Шрифт:
— Мама, ты что, в щель не спускалась? — поразилась Варенька. Мама сильно боялась бомбежек и даже ночами норовила добраться до убежища.
— Я решила больше не ходить, Варвара.
— Как же так?
— Я устала бегать, доча, устала. По лестнице бежишь, сердце прыгает, того и гляди выскочит, как ракета, и в небеса! Я иногда так и вижу, как сердце выпрыгивает — изо рта. Страшно, доча! В убежище бомба меньше шумит, но люди-то во-оют. И паникуют, злятся, и дети кричат. А дома хоть только бомба.
Ела мама все маленькими глотками, по пол-ложечки супа, и хлеб зачем-то просила разрезать на крохотные кусочки, но быстро: ложка за ложкой, кусок за куском. Съела полтарелки, остановилась передохнуть.

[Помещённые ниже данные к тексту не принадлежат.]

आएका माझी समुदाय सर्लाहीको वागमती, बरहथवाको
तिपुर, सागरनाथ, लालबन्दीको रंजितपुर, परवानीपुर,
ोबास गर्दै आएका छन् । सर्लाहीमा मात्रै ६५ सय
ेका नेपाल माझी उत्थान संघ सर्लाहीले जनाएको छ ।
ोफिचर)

— Не нравится мне шум, Варвара, так не нравится! Сама тревога воет — как бомбу зовет, зазывает! Лети сюда, бомба, лети-и! Ты помнишь Тавриди художника, Патрокла Афанасьевича?
— Нет, мама.
— Большой папин друг был. Жил на Седьмой линии, аккурат напротив трактира Прянишникова. Расстегаи там были отменные, со всего Ленинграда ехали… А музыка была механическая, из автомата, протиивная. Очень Патроклу Афанасьевичу картины маслом писать мешала. Он натура был тонкая… И он, доча, подумал да оглох. Специально оглох, чтобы картину закончить. Может и мне оглохнуть, доча? На время войны.
— Нет-нет-нет… То есть если только на время войны, — растерялась Варенька.
Мама докончила с супом.
— Спасибо, Варюшка, горячий, вкусный. Ну не такой вкусный… но горячий, Варюшка. Не такой ведь вкусный? Сюда бы грудинки, картошки…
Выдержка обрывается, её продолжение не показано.